**Exercise requirements:**
Update the lines of the records starting at the line that contains "What is the minimum value shown in the chart?" and stopping after the line that contains "Reading left to right, list", replacing "chart" with "graph" wherever it appears and leaving everything else unchanged. Omit the pictures from your answer.

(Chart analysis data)
════════════════════
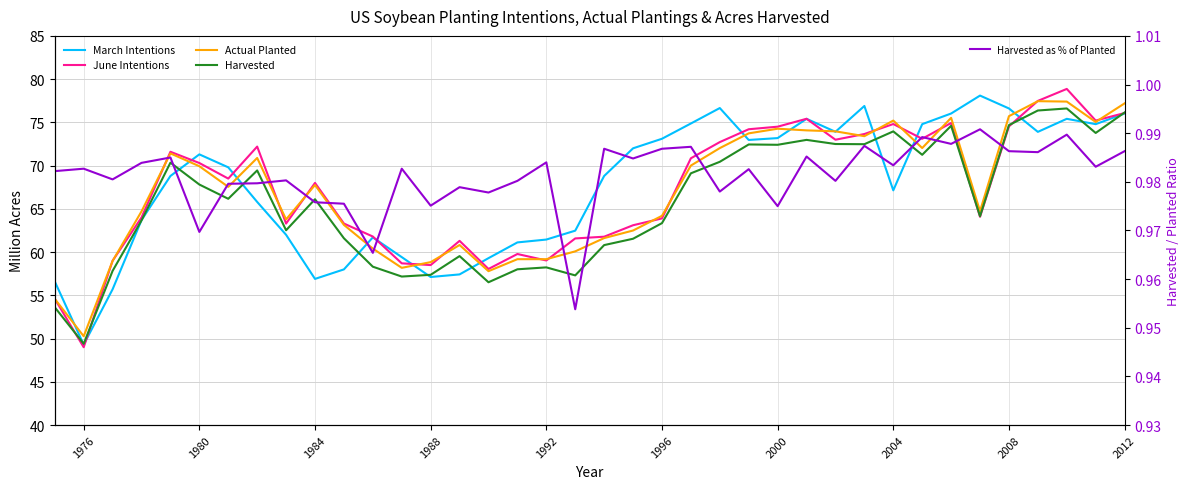

How many interior local valleys does the June Intentions series have?

10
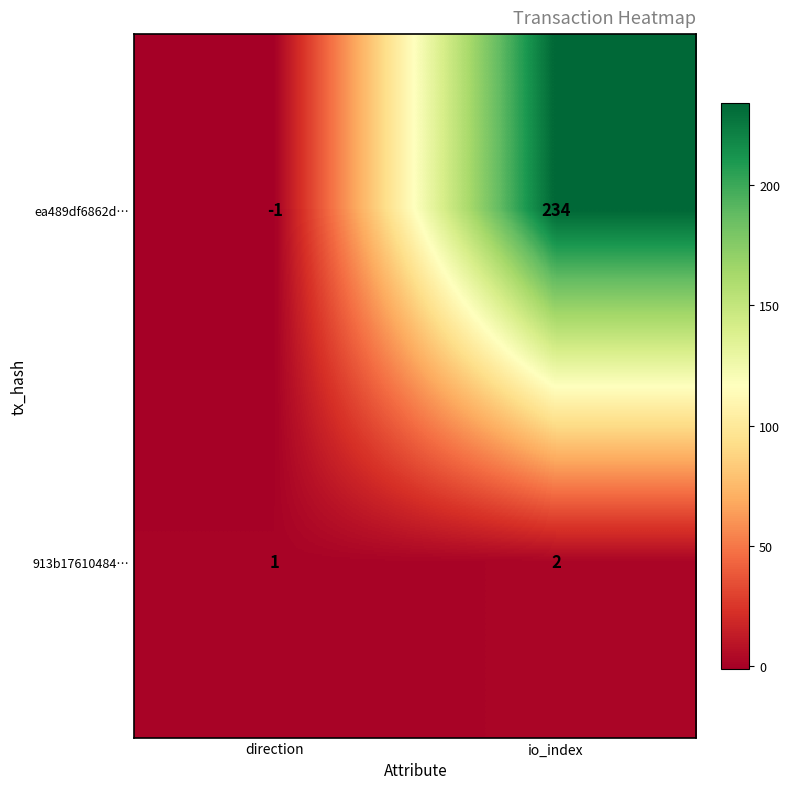

What is the minimum value shown in the chart?

-1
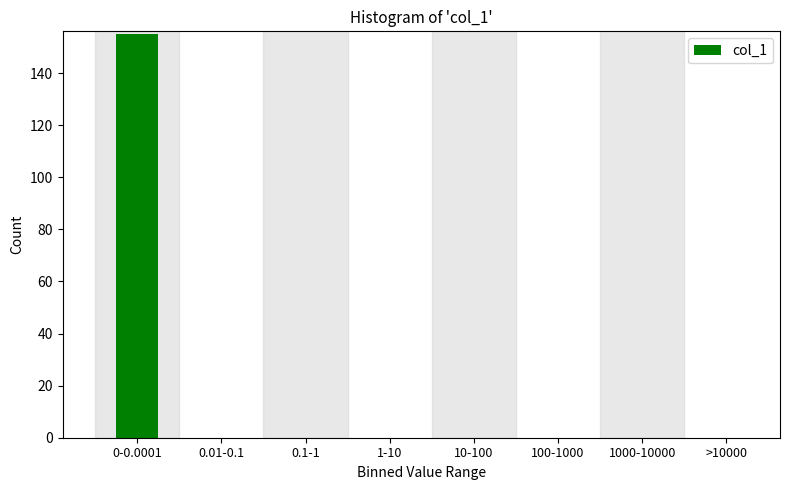

Reading left to right, what are all the values shown in this chart?

0-0.0001=155	0.01-0.1=0	0.1-1=0	1-10=0	10-100=0	100-1000=0	1000-10000=0	>10000=0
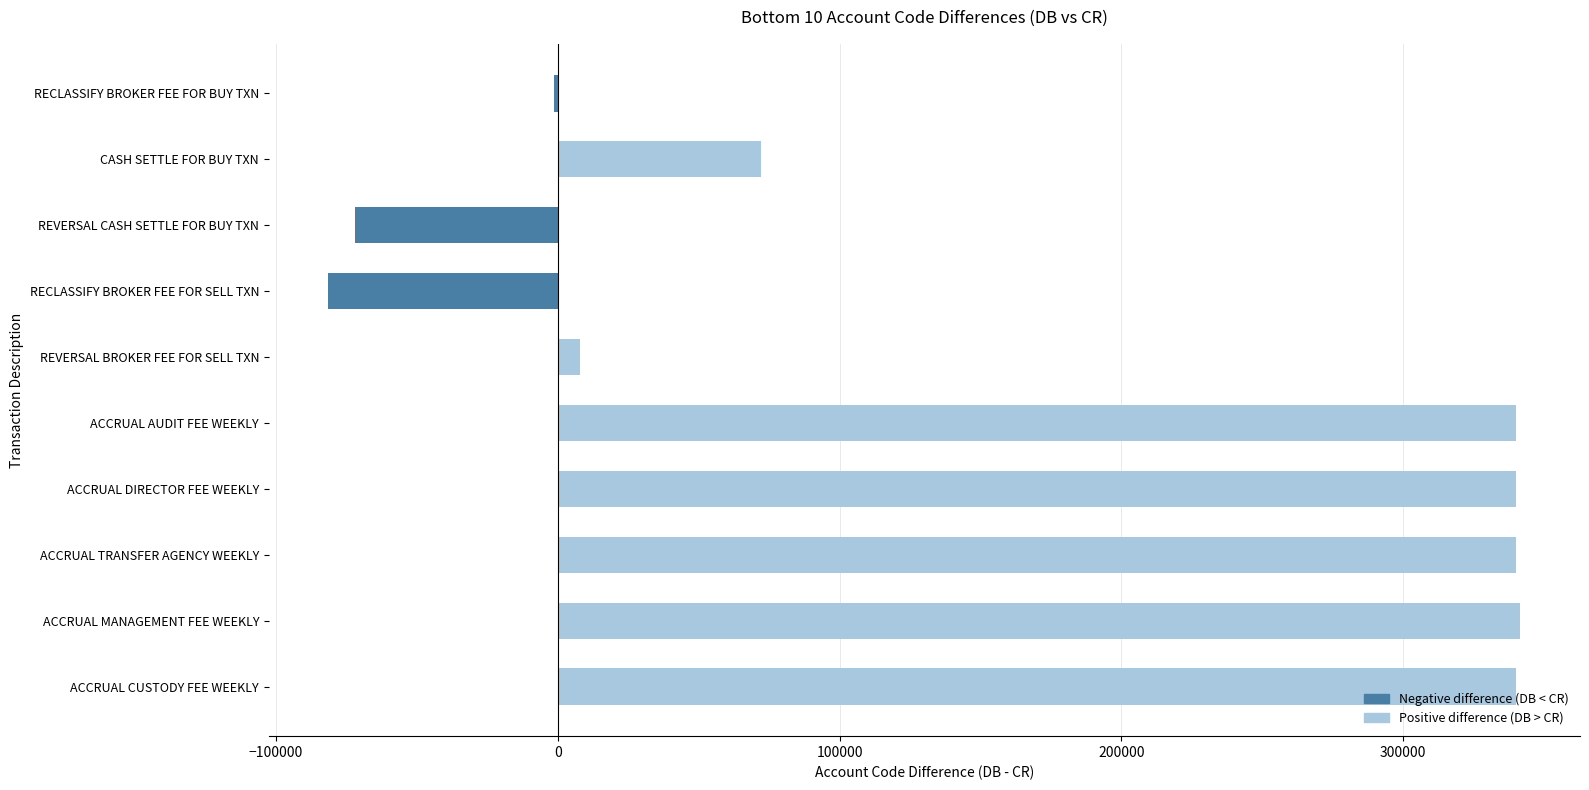

At which label is the value closest to 130117?

CASH SETTLE FOR BUY TXN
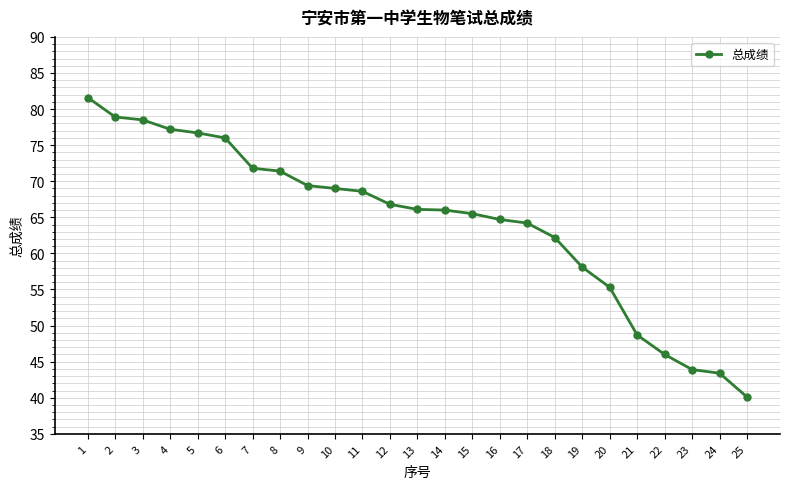

What is the average value?

64.4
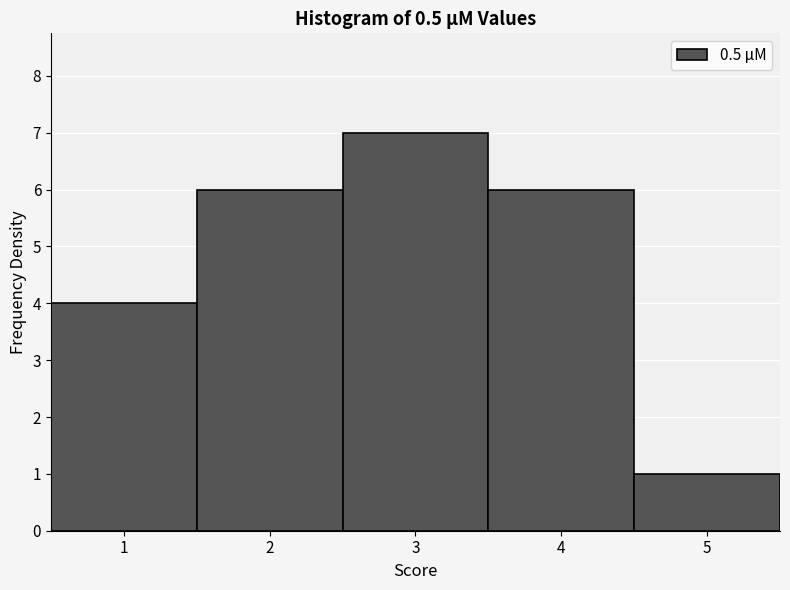

Reading left to right, list every bar in this chart as the range it spans on the x-axis followed by its height. The values are not printed on the chart, so give them approximately, as read against the axis.

0.5 to 1.5: 4
1.5 to 2.5: 6
2.5 to 3.5: 7
3.5 to 4.5: 6
4.5 to 5.5: 1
════════════════════
**Output for this exercise:**
What is the minimum value shown in the graph?

-1

Reading left to right, what are all the values shown in this graph?

0-0.0001=155	0.01-0.1=0	0.1-1=0	1-10=0	10-100=0	100-1000=0	1000-10000=0	>10000=0

At which label is the value closest to 130117?

CASH SETTLE FOR BUY TXN

What is the average value?

64.4

Reading left to right, list every bar in this graph as the range it spans on the x-axis followed by its height. The values are not printed on the graph, so give them approximately, as read against the axis.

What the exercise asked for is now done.